═════ Выбранный текст

Початкова сторінка

МИСЛЕНЕ ДРЕВО

Ми робимо Україну – українською!

?

4.10.1989 Что же будет с “саркофагом” ?

Александр Сидоренко. Чернобыль

Диагноз после Чернобыля

Интерес киевлян к чернобыльской теме безграничен. Бремя секретности, которое целых три года довлело над ней, порождало множество самых нелепых и легкомысленных слухов, связанных, в частности, и с так называемым объектом «Укрытие», проще – «саркофагом». И вот гриф секретности почти со всех сведений, за исключением имеющих оборонное значение, снят [1]. Но в дискуссиях по-прежнему главенствующую роль играют эмоции, а не факты.

══════════

Короткое задание: Продолжите статью о чернобыльском «саркофаге», начав сразу после её последнего предложения.

═════ Список данных

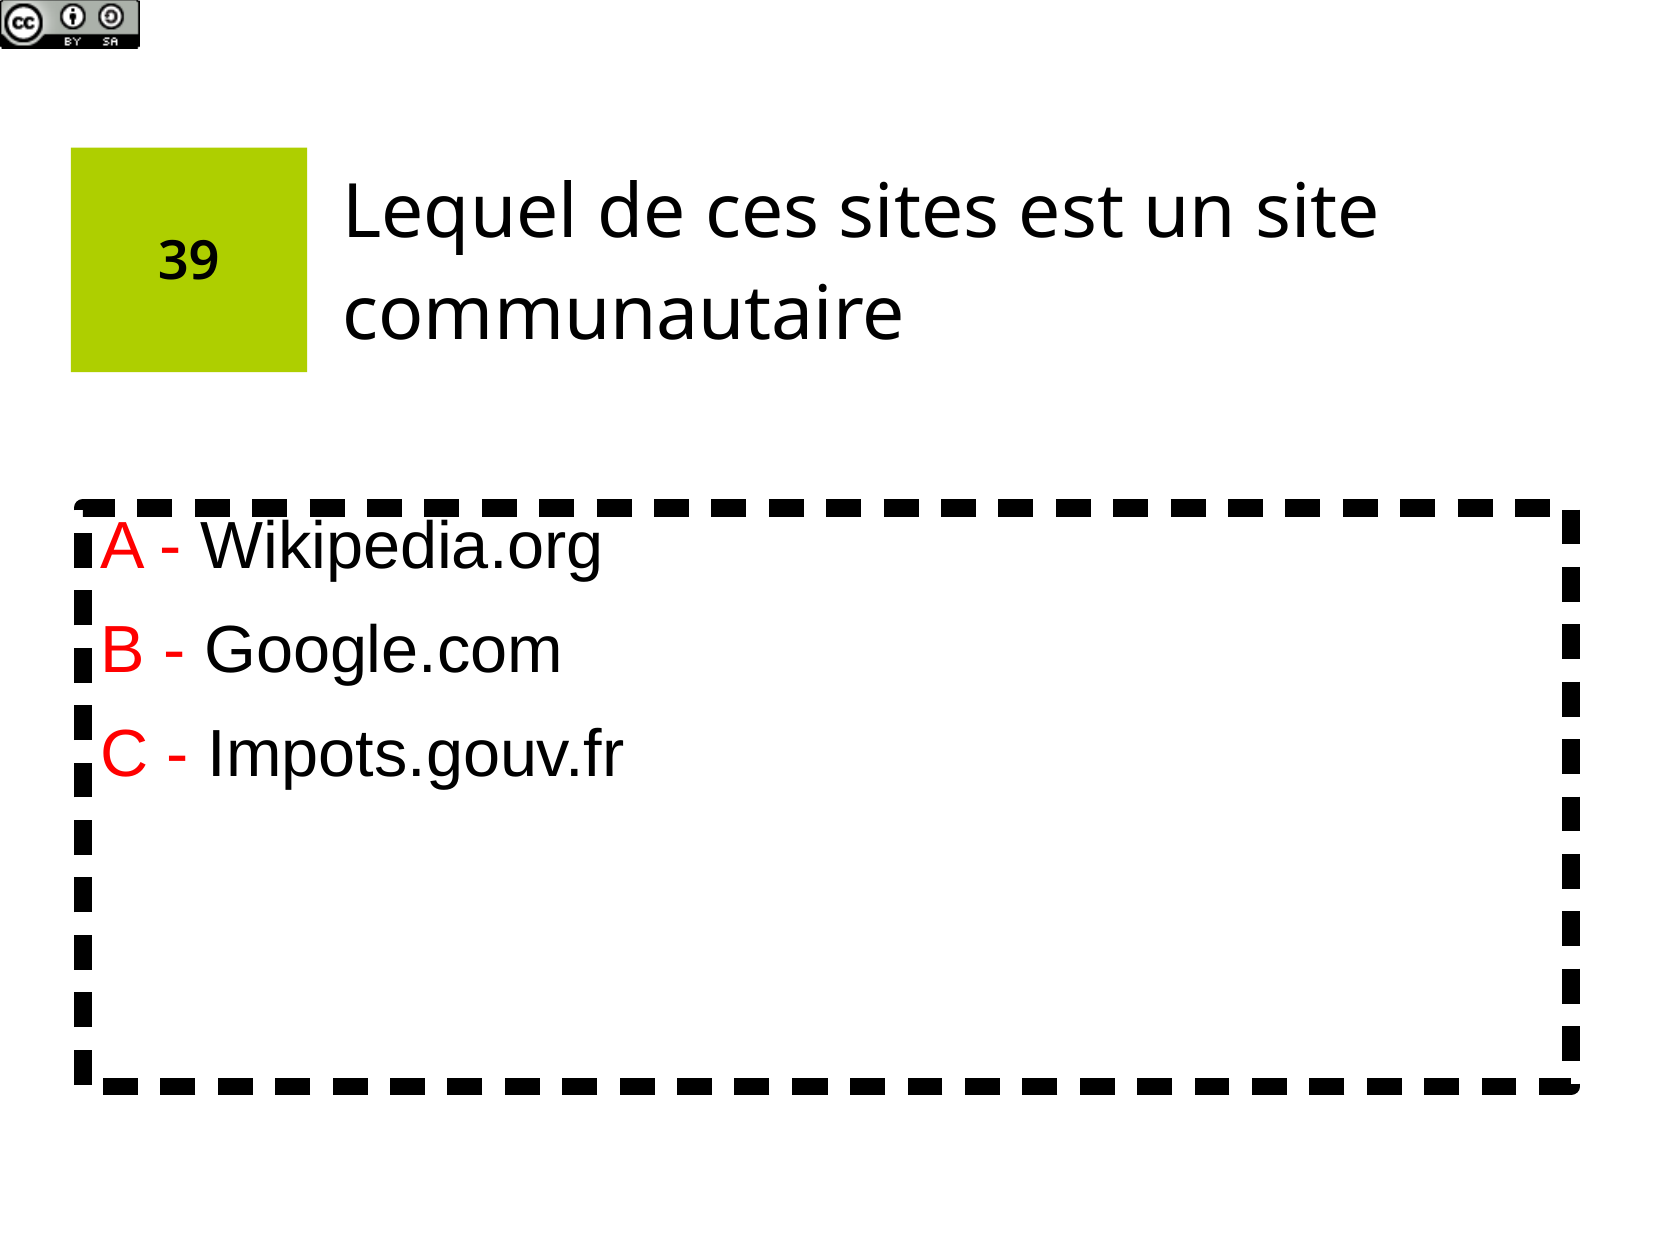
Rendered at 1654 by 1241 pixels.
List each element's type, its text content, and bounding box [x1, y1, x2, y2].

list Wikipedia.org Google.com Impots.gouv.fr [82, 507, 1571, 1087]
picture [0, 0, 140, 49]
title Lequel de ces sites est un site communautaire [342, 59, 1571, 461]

══════════

Итоговый результат:
Чтобы предоставить читателям возможность получать информацию, что называется, из первых уст, мы решили открыть в комплексной экспедиции при Институте атомной энергми имени И.В.Курчатова, в «ведении» которой находится объект «Укрытие», свой корреспондентский пункт. В наших планах – подготовка репортажей о работах, которые ведутся в «саркофаге» и вокруг него, организация прямых телефонных линий с учеными и специалистами, привлеченными к этим работам. На любой ваш вопрос здесь готовы дать ответ.

Письма присылайте в редакцию (252136, Киев-136, ул.Маршала Гречко, 13) с пометкой – «Корреспондентский пункт «ВК» в Чернобыле». Сегодня мы публикуем первый материал нашего корреспондентского пункта.

4-й блок после аварии

4-й блок после аварии.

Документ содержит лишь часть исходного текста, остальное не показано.